Jul 24, 2009, 12:01 AM

Post #11 of 11 (1674 views)
Permalink
Re: 2Gb internal storage on N810 [In reply to]

Hi,

ext Frantisek Dufka wrote:
>> If you want swap, I would suggest a fast SD card with a separate
>> _partition_ for swap
>
> AFAIK since version 2.4 of linux kernel, swapping to file no longer goes
> via filesystem code at all and speed is similar/same to swapping to
> block device directly. Kernel swapping code makes mapping for blocks
> belonging to swap file on the beginning and then uses underlying block
> device directly (both for speed and for deadlock prevention). If the
> file is not heavily fragmented speed should be the same. Fragmentation
> is visible in kernel log when swap file is enabled (number of extents).

I think the file system (especially one as trivial as FAT) overhead is
trivial compared the Flash writing speed of the card.

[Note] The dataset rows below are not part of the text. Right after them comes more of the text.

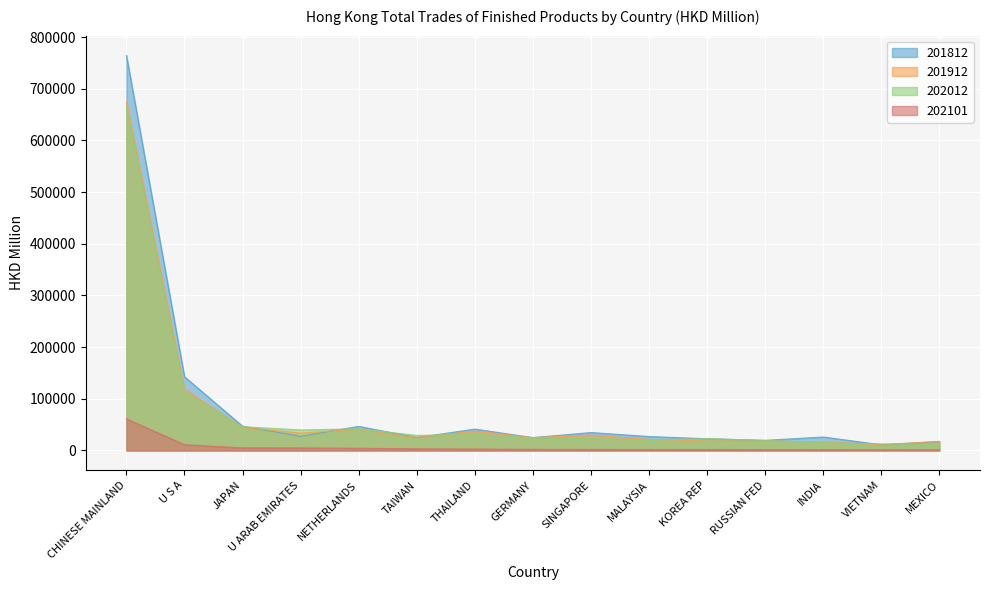

Which series changed the most between CHINESE MAINLAND and INDIA?

201812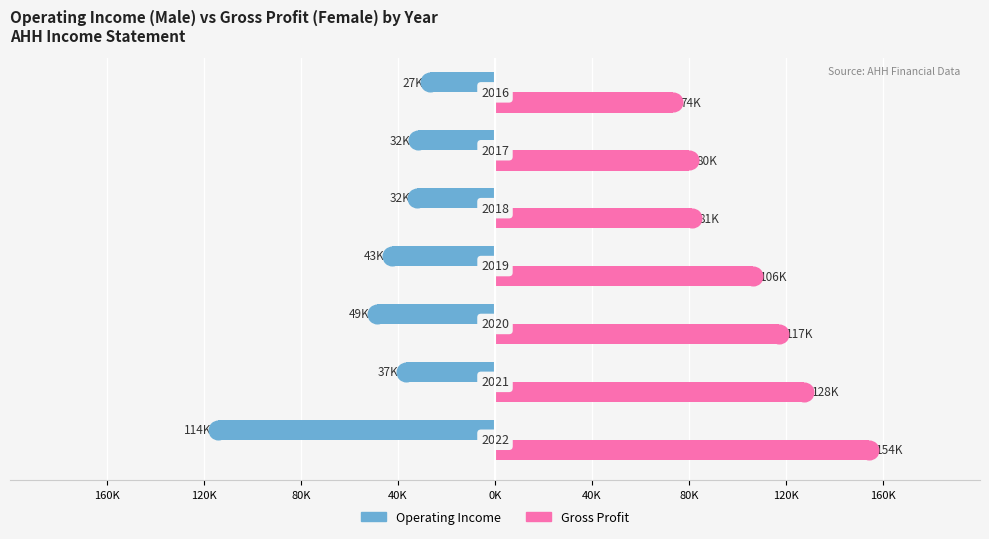

At how many categories does at least one series exceed -69787?

7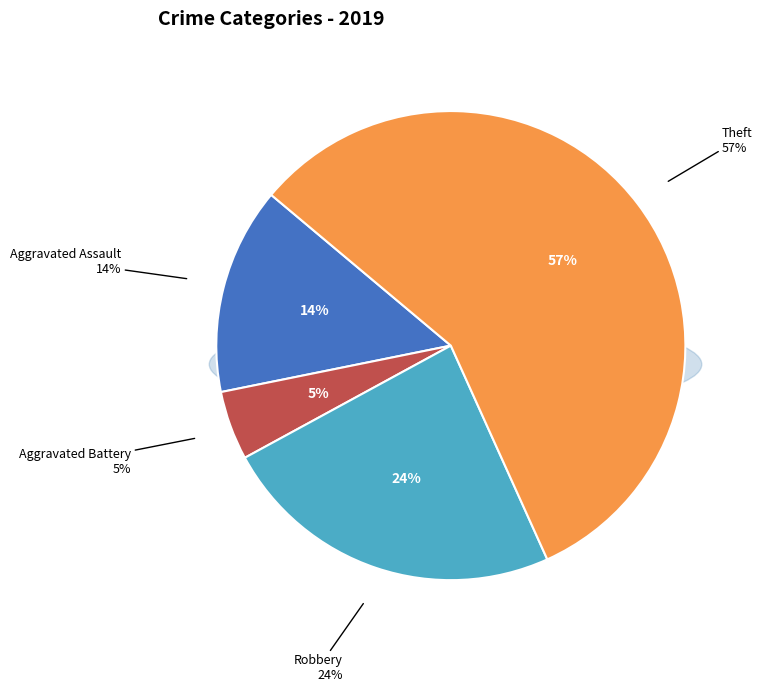

Is the sum of Aggravated Assault and Robbery greater than half?

No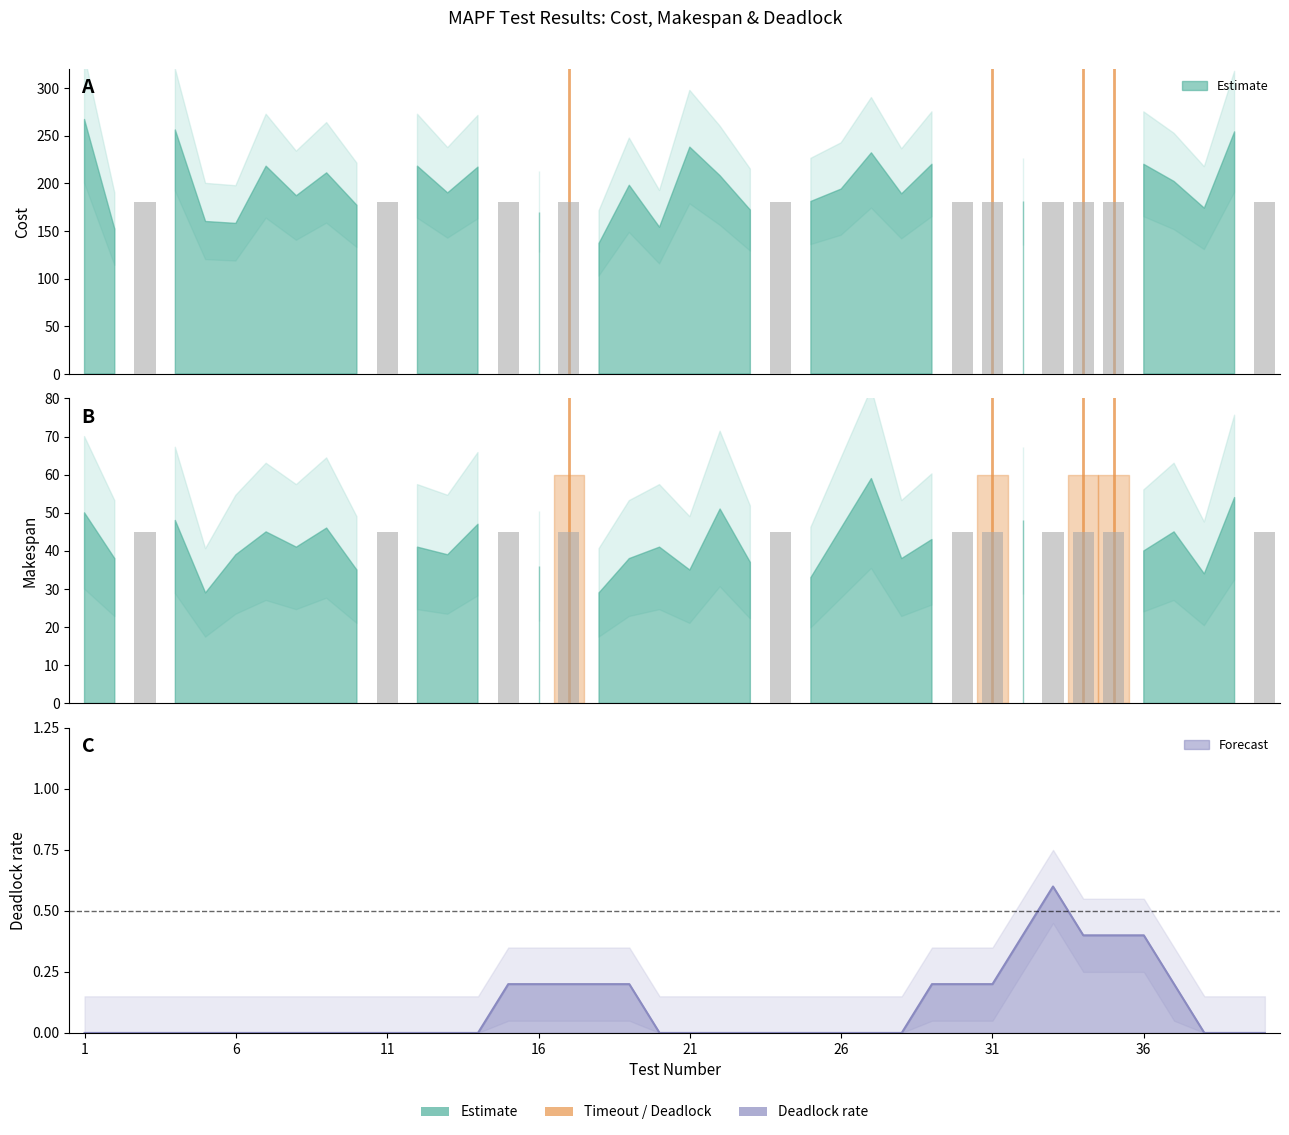

Is the value of makespan at 38 greater than the value of deadlock at 8?

Yes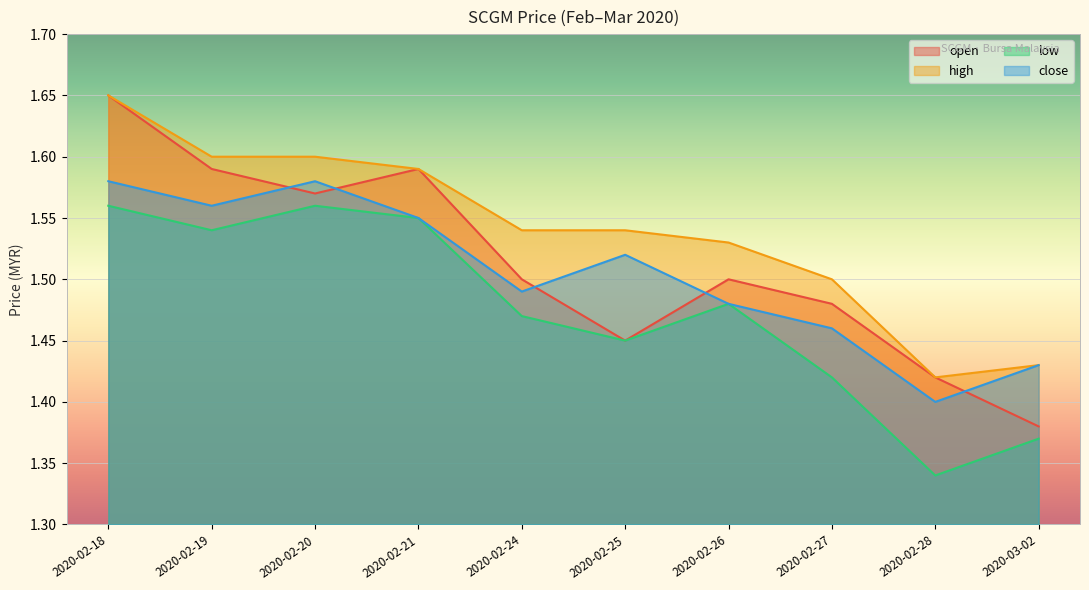

What is the sum of all close values?

15.1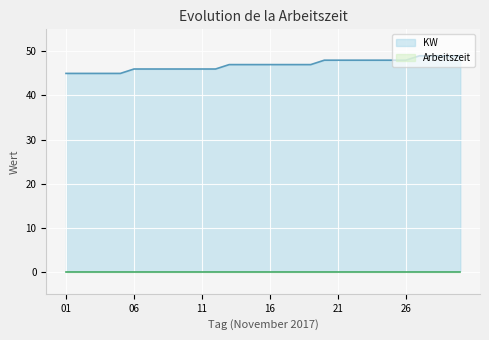

What is the sum of all values?

1408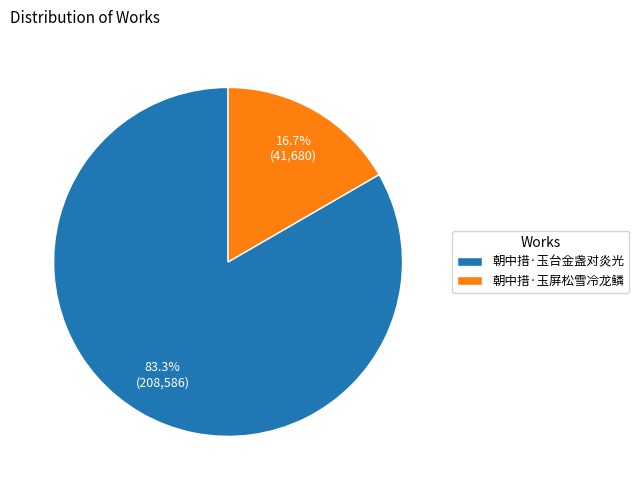

Approximately how many times larger is the value at 朝中措·玉台金盏对炎光 compared to 朝中措·玉屏松雪冷龙鳞?

5.0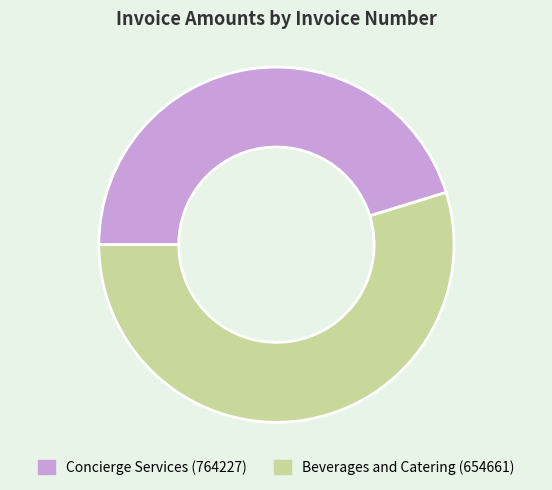

Is there any slice that represents more than half of the pie?

Yes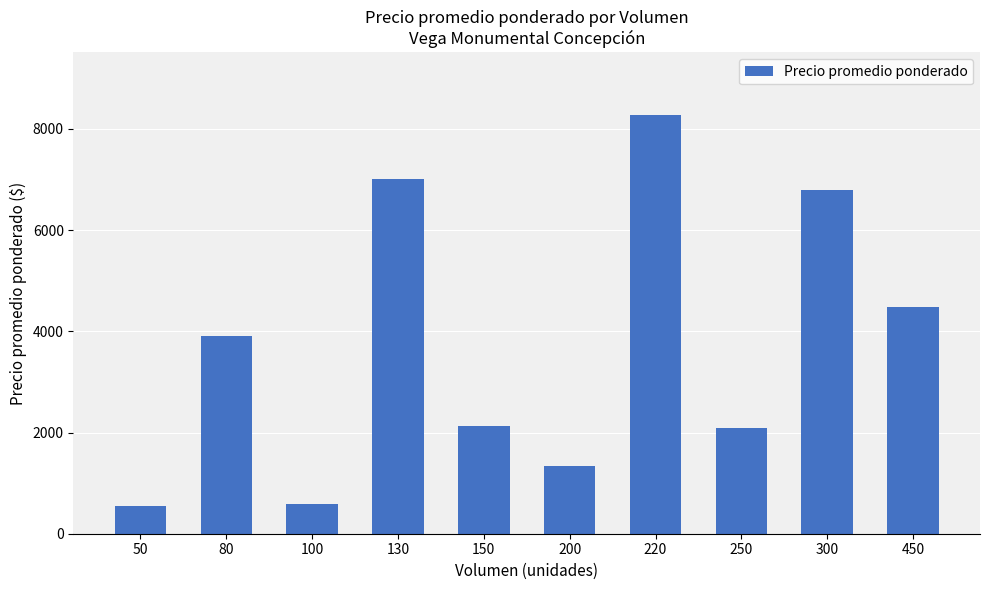

What is the sum of the values at 80 and 250?

5993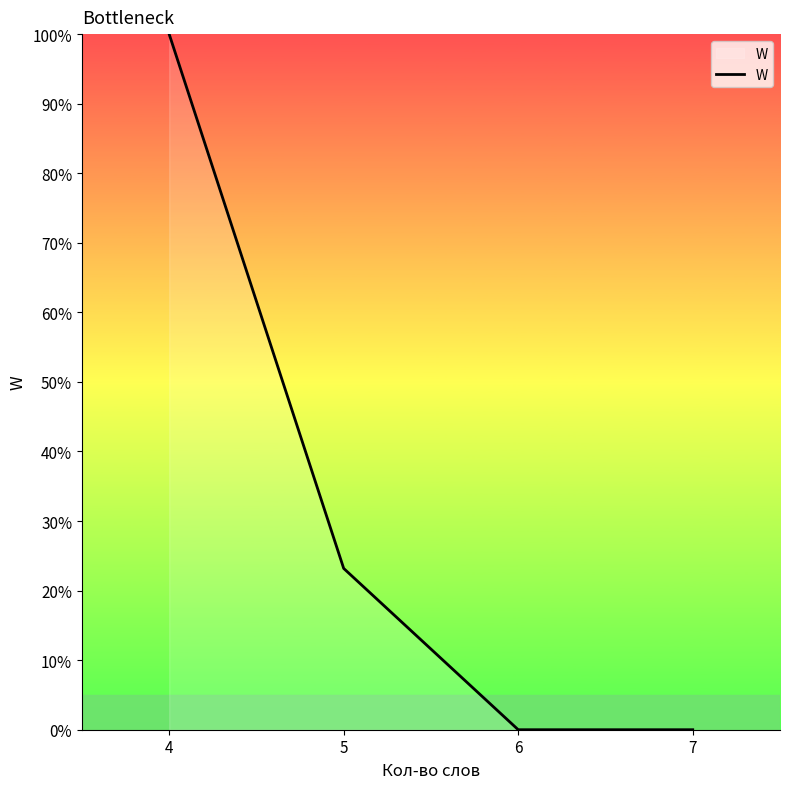

How many lines are shown in the chart?

1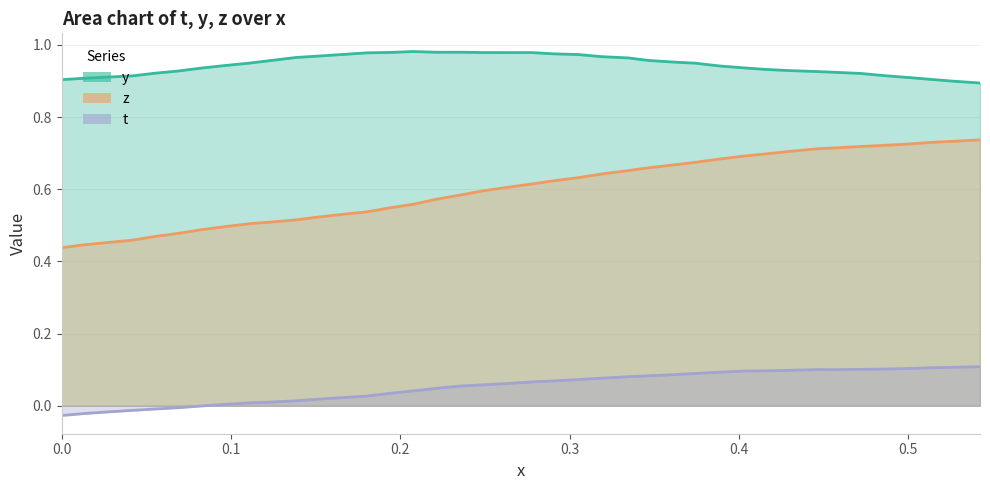

True or false: y has a value of 1.5 at 22.

False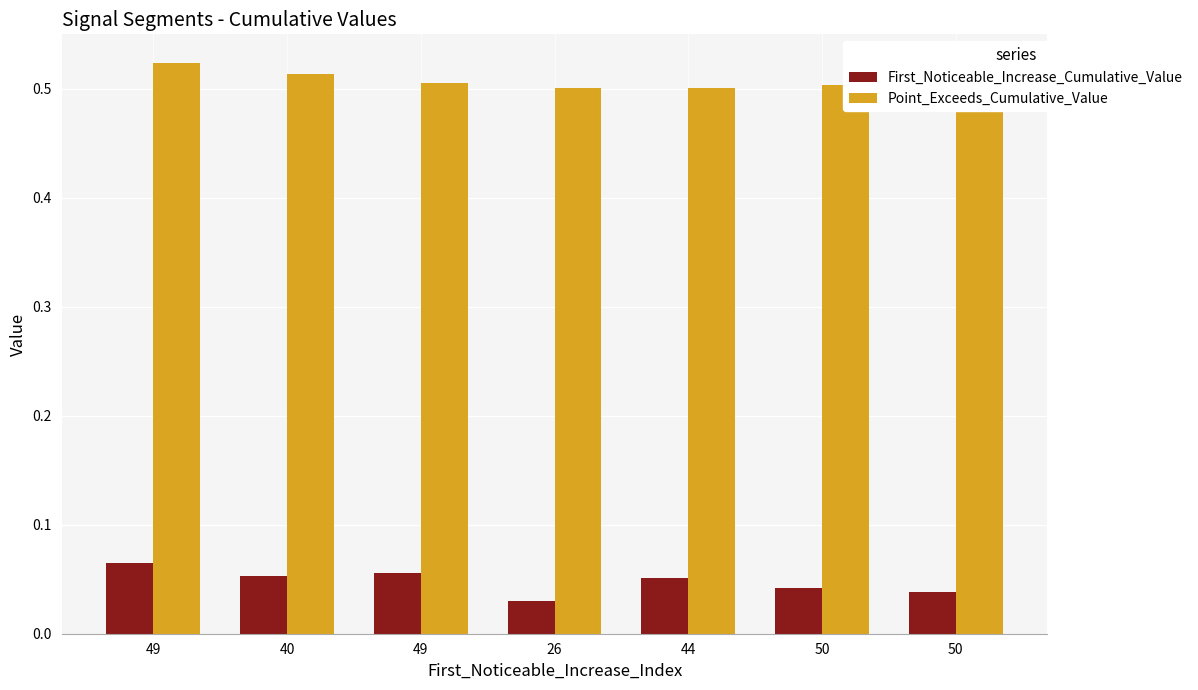

What is the difference between the highest and lowest values at 50?

0.5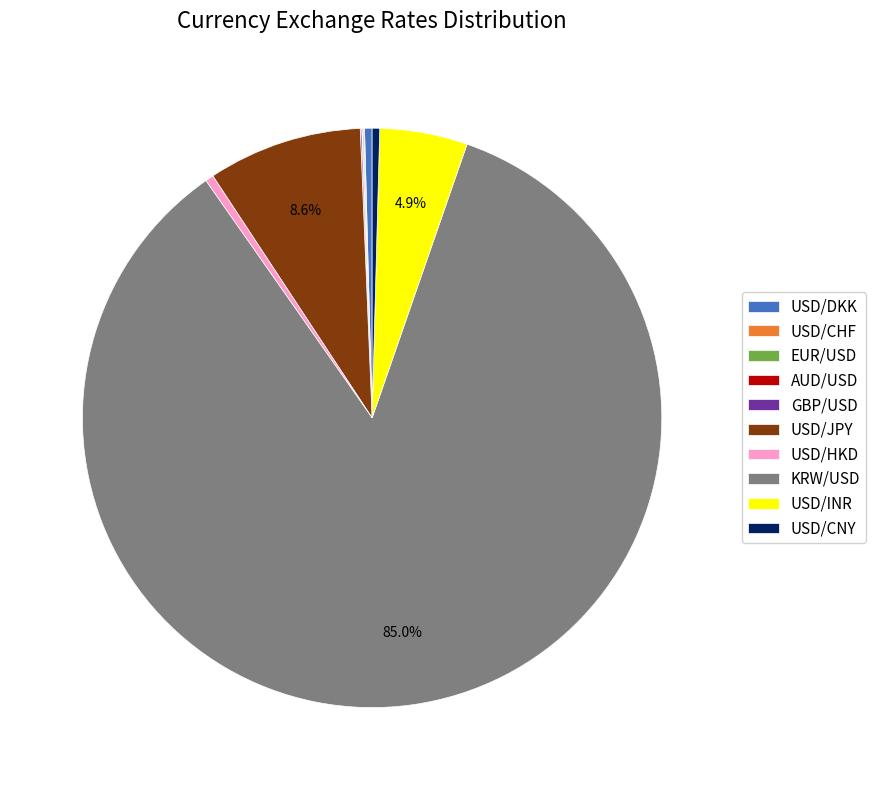

To the nearest percent, what is the difference between the largest and smallest slice percentages?

85%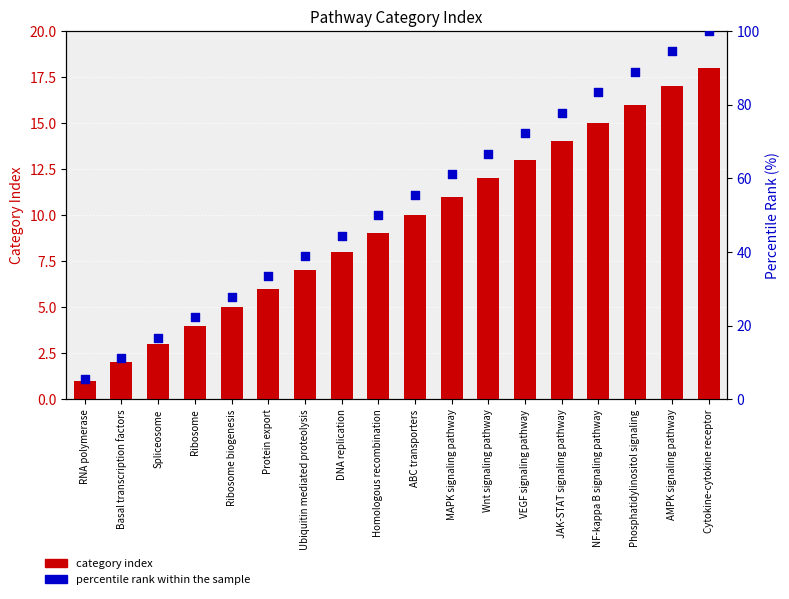

Which series has the largest total across all categories?

percentile rank within the sample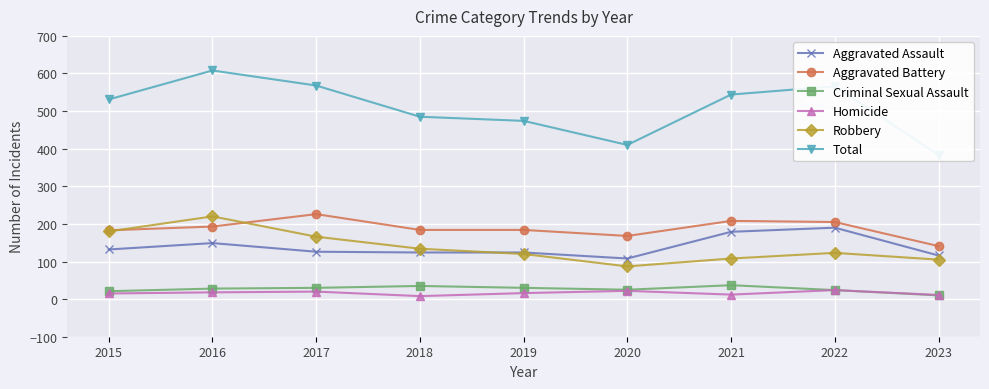

What is the sum of all Aggravated Assault values?

1248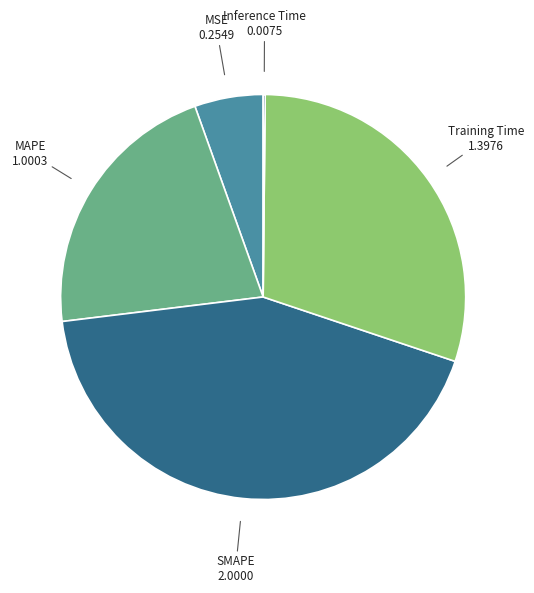

Is there a majority slice in this chart?

No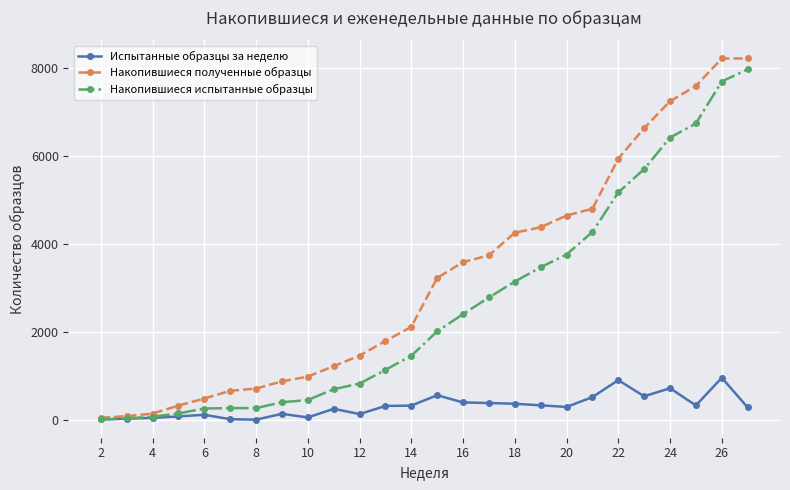

List the series in order of their overall mean, highest first.

Накопившиеся полученные образцы, Накопившиеся испытанные образцы, Испытанные образцы за неделю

> As for corruption I'm not sure

At least there were much more corruption reports from people who
had enabled swap than from ones that hadn't. (It's possible that
they are heavier users and therefore have more changes to mess
things up with accidental USB cable removal, taking card out while
it's still being used etc. But there were no re-producible use-cases
for verifying these things.)


> but I'd say it is not an issue too since file is already allocated
> and filesystem code is not used when swapping.

<speculation>
Whenever you do a write to a Flash based media, the data is written
somewhere else and the old block is GCed (with the HW API provided
by the memory cards kernel just doesn't see it). Also, I think
the Flash blocks could be larger than the ones used by kernel
internally for swap (4kB?) or the VFAT allocation units, or they might
not be aligned....?

So... It's possible that swap can affect the contents of rest of
the VFAT, especially if the swap file was made on a fragmented VFAT.